Previous studies on body composition have mainly focused on the effects on IR, while few studies have addressed the impact on islet beta cell function. A previous study showed that appendicular skeletal muscle mass index was positively associated with islet beta cell function, assessed by HOMA-β in both male and female non-diabetic Japanese populations.15 In this study, we observed that legs LM was positively correlated with DI30 in male patients. However, this correlation was not observed in female patients. Our finding was partly consistent with the previous study. However, the results were inconsistent with another study, which indicated that appendicular skeletal muscle mass was negatively correlated with endogenous insulin secretion in patients with T2DM.30 One possible explanation is that most patients in that study were already treated with insulin or oral hypoglycemic agents, and only a few (9.4%) were not yet treated. Whereas, in this study, all of the patients were newly diagnosed with diabetes or pre-DM and were untreated before the DEXA scan, thus minimizing the effect of glucose-lowering medications on body composition. Furthermore, correlation and regression analyses in male patients supported that trunk LM was independently and negatively correlated with DI30, indicating an unfavorable factor for islet beta cell function. Previous studies showed that trunk muscle indices were associated with visceral adiposity, glucose tolerance, and metabolic syndrome in the non-diabetic population.31,32 However, the finding that trunk LM was correlated with DI30 in male diabetic patients was not reported before. Further investigation is needed to explore the impact of body composition on islet beta cell function in patients with T2DM.

Limitations and disadvantages: this study was cross-sectional and could only analyze the correlation between body composition and IR and islet beta cell function but failed to assess whether interventions changing body composition affected IR and islet beta cell function. In addition, the sample size of this study was relatively small. Thus, future studies with larger sample sizes are needed to validate the results of this study. And the causality of the effect on IR and islet function can be assessed by interventions such as diet and exercise to make changes in body composition. This will lay the foundation for an in-depth investigation of the pathological mechanisms underlying the decline in insulin sensitivity and islet beta cell function, which will provide the basis for developing targeted and individualized interventions to delay the onset and progression of T2DM in the future.

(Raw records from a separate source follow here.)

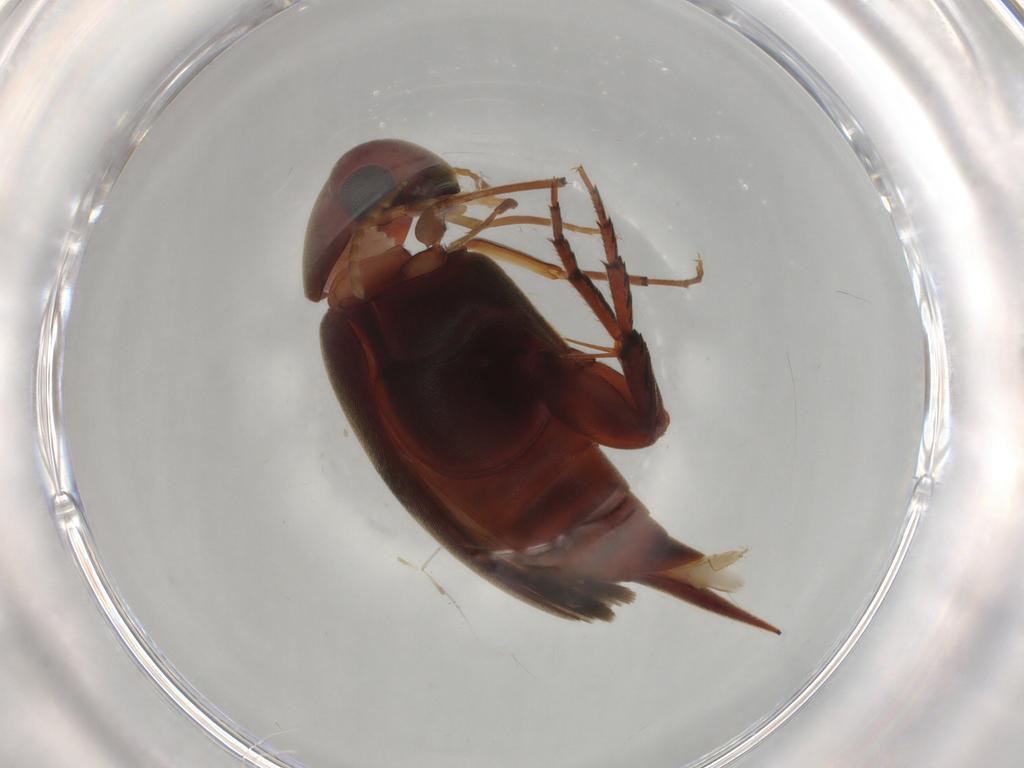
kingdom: Animalia
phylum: Arthropoda
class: Insecta
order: Coleoptera
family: Mordellidae
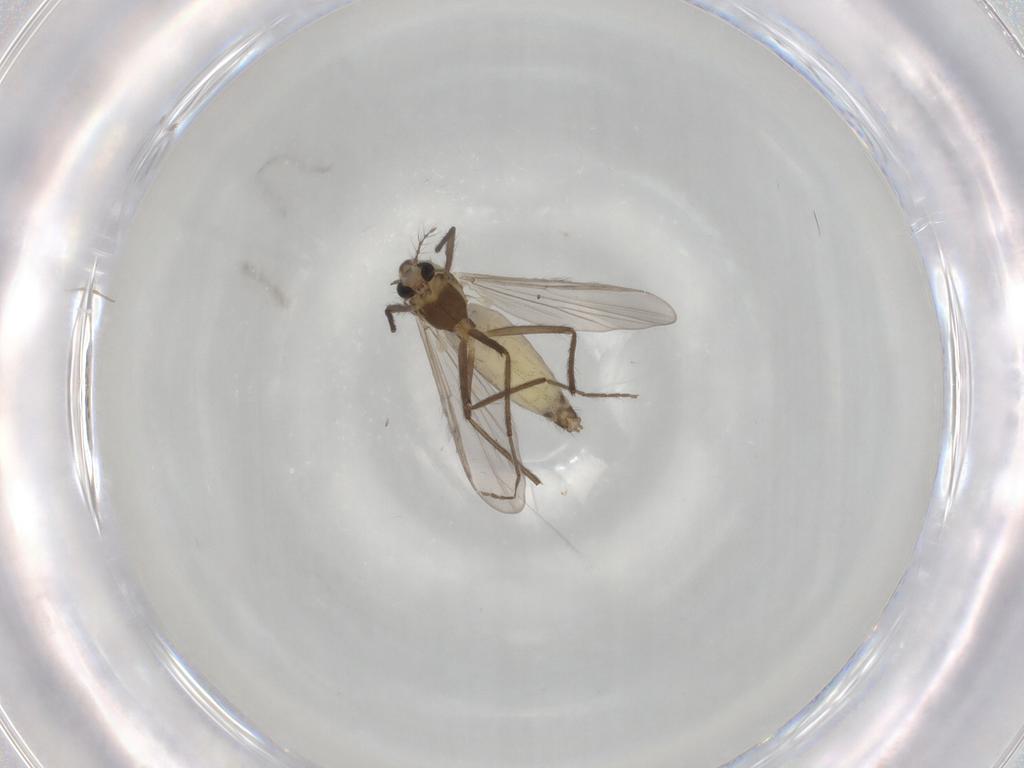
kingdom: Animalia
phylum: Arthropoda
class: Insecta
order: Diptera
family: Chironomidae
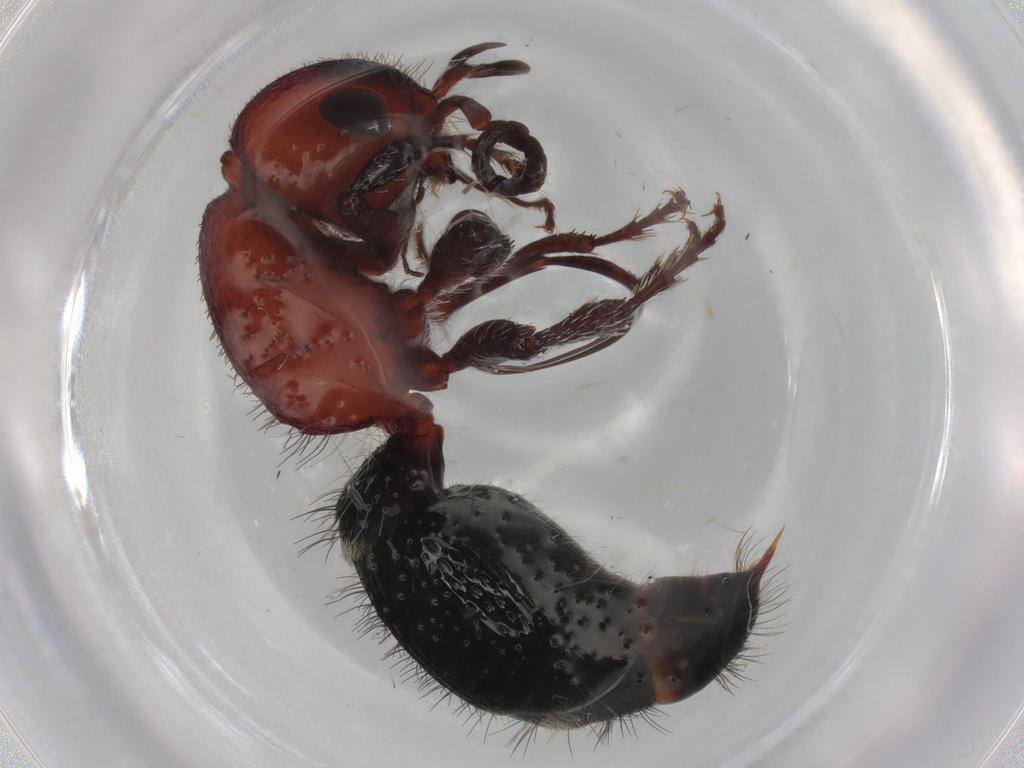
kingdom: Animalia
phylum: Arthropoda
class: Insecta
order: Hymenoptera
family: Mutillidae
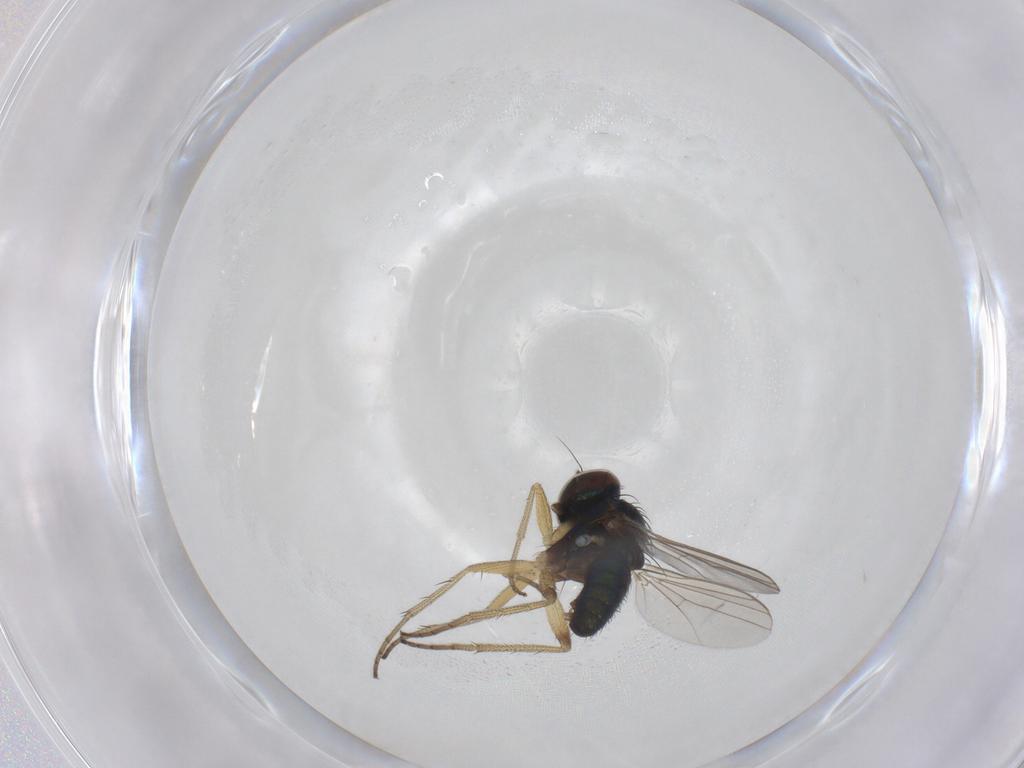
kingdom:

In conclusion, the present study showed gender differences in the effects of body composition on IR and islet function. Legs fat appears to be a protective factor for IR in women, whereas legs LM is an unfavorable factor for IR in women. Abdominal FM and trunk LM were adverse factors for IR and islet function in males, respectively. More in-depth studies are needed to investigate the mechanisms underlying the sex differences in the effects of different body components on IR and islet function.

Data Sharing Statement

The datasets used and analyzed in the current study are available from the corresponding author upon reasonable request.

Acknowledgment

Thank all the authors and patients who participated in the study.

Funding

This work was supported by Project of Science and Technology Research and Development of China Railway Corporation (No. J2021Z608).

Disclosure

All the authors declare no conflicts of interest in this work.